L’épargne wallonne pour soutenir l’innovation et le digital

Dans le cadre de son plan de relance, la Wallonie réfléchit à mobiliser l’épargne des citoyens pour financer une série de projets dans l’innovation et la digitalisation. Comment soutenir la relance? Alors que cette question turlupine le niveau fédéral sans qu’une réponse pointe le bout de son nez, la Région wallonne dispose aujourd’hui d’une série d’options pour soutenir les différents secteurs touchés par la crise.
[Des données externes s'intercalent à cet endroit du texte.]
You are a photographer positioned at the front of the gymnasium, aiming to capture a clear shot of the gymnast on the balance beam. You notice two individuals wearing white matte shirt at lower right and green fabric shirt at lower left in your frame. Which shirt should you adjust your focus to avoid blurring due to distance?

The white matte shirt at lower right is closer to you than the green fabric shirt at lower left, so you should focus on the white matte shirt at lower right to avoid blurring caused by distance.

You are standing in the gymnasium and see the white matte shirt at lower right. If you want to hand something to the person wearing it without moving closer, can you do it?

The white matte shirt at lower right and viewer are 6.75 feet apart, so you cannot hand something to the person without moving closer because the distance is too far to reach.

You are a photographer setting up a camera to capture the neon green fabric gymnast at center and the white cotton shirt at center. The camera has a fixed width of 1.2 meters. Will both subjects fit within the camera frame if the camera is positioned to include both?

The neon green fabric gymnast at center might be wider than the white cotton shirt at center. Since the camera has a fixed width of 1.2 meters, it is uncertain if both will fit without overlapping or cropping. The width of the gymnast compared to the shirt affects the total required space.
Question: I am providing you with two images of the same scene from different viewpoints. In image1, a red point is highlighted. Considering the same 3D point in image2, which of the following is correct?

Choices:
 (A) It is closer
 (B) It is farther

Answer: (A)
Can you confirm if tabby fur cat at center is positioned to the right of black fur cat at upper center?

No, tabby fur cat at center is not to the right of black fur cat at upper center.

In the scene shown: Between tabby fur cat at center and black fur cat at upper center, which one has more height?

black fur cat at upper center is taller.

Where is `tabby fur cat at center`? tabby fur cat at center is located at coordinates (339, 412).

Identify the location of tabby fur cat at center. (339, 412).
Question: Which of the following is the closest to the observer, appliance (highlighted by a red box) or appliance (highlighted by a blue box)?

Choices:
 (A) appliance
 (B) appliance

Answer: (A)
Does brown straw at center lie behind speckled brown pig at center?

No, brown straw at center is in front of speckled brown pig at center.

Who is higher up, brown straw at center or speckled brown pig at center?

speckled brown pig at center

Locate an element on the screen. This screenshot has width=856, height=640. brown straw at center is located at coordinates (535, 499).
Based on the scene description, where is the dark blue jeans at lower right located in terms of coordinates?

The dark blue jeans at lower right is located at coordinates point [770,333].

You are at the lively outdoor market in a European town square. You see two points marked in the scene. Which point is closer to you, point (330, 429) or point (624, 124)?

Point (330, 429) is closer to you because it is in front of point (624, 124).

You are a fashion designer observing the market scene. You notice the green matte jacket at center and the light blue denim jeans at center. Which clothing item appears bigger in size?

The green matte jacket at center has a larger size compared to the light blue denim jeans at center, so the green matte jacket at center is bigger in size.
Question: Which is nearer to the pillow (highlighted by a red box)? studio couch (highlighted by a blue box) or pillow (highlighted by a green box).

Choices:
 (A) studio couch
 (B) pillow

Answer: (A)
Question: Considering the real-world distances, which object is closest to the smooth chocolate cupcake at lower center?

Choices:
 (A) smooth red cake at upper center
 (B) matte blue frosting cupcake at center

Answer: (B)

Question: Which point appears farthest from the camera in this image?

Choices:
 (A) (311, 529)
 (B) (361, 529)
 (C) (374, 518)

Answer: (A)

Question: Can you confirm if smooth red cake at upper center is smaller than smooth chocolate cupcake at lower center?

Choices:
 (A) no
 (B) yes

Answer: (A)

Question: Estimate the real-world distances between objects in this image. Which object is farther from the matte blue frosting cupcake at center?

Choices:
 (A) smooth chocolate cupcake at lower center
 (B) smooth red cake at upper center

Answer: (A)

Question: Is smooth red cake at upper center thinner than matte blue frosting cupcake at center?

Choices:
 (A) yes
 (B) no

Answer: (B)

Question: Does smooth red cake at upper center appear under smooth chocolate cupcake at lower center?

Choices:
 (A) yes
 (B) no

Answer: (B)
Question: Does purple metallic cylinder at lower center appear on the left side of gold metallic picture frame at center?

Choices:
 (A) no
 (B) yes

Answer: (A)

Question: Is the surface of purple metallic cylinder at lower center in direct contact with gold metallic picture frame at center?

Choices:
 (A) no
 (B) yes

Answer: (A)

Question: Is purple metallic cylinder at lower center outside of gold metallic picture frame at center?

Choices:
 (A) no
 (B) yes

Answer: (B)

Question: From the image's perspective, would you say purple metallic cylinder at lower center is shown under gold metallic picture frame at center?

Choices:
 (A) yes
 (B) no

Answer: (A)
À côté du plan Get up Wallonia dont les premières mesures ne sont cependant pas attendues avant 2021, le gouvernement wallon PS-MR-Ecolo a mobilisé 380 millions sur le budget 2020. Cette première enveloppe doit cibler rapidement une série de mesures auprès de secteurs ou d’entreprises via des aides à la recherche ou à l’investissement, ou par des programmes destinés à soutenir la digitalisation auprès des entreprises. « Ces pistes ne poursuivent pas un but purement financier au vu des taux d’intérêt extrêmement bas sur le marché mais visent à donner du sens à la finance pour les citoyens qui souhaitent investir de façon solidaire au redressement de la Wallonie ». Pour décupler les effets de ce plan de 380 millions, ou ceux de Get Up Wallonia, la Région pourrait appeler les citoyens à participer au programme de relance en les invitant à mobiliser leur épargne. Différentes options sont à l’analyse: retail bond, combobonds, fonds d’investissement ou crowdlending. « Ces pistes ne poursuivent pas un but purement financier au vu des taux d’intérêt extrêmement bas sur le marché mais visent à donner du sens à la finance pour les citoyens qui souhaitent investir de façon solidaire au redressement de la Wallonie », précise le cabinet du ministre du Budget Jean-Luc Crucke (MR). La piste la plus classique consiste à lancer un emprunt public (retail bond) via l’émission de titres de la dette publique wallonne à l’attention des ménages. Elle permettrait de lever entre 100 et 150 millions grâce à un rendement brut supérieur à celui offert par les comptes épargnes. Pour les spécialistes, ce type d’opération doit « permettre au citoyen d’être acteur de l’opération en contribuant à la réalisation de projets précis ». Mais vu son coût pour le pouvoir public, l’argent servirait à soutenir des projets précis gérés par la Région et impactés par la crise, renseigne pour sa part lecho.be.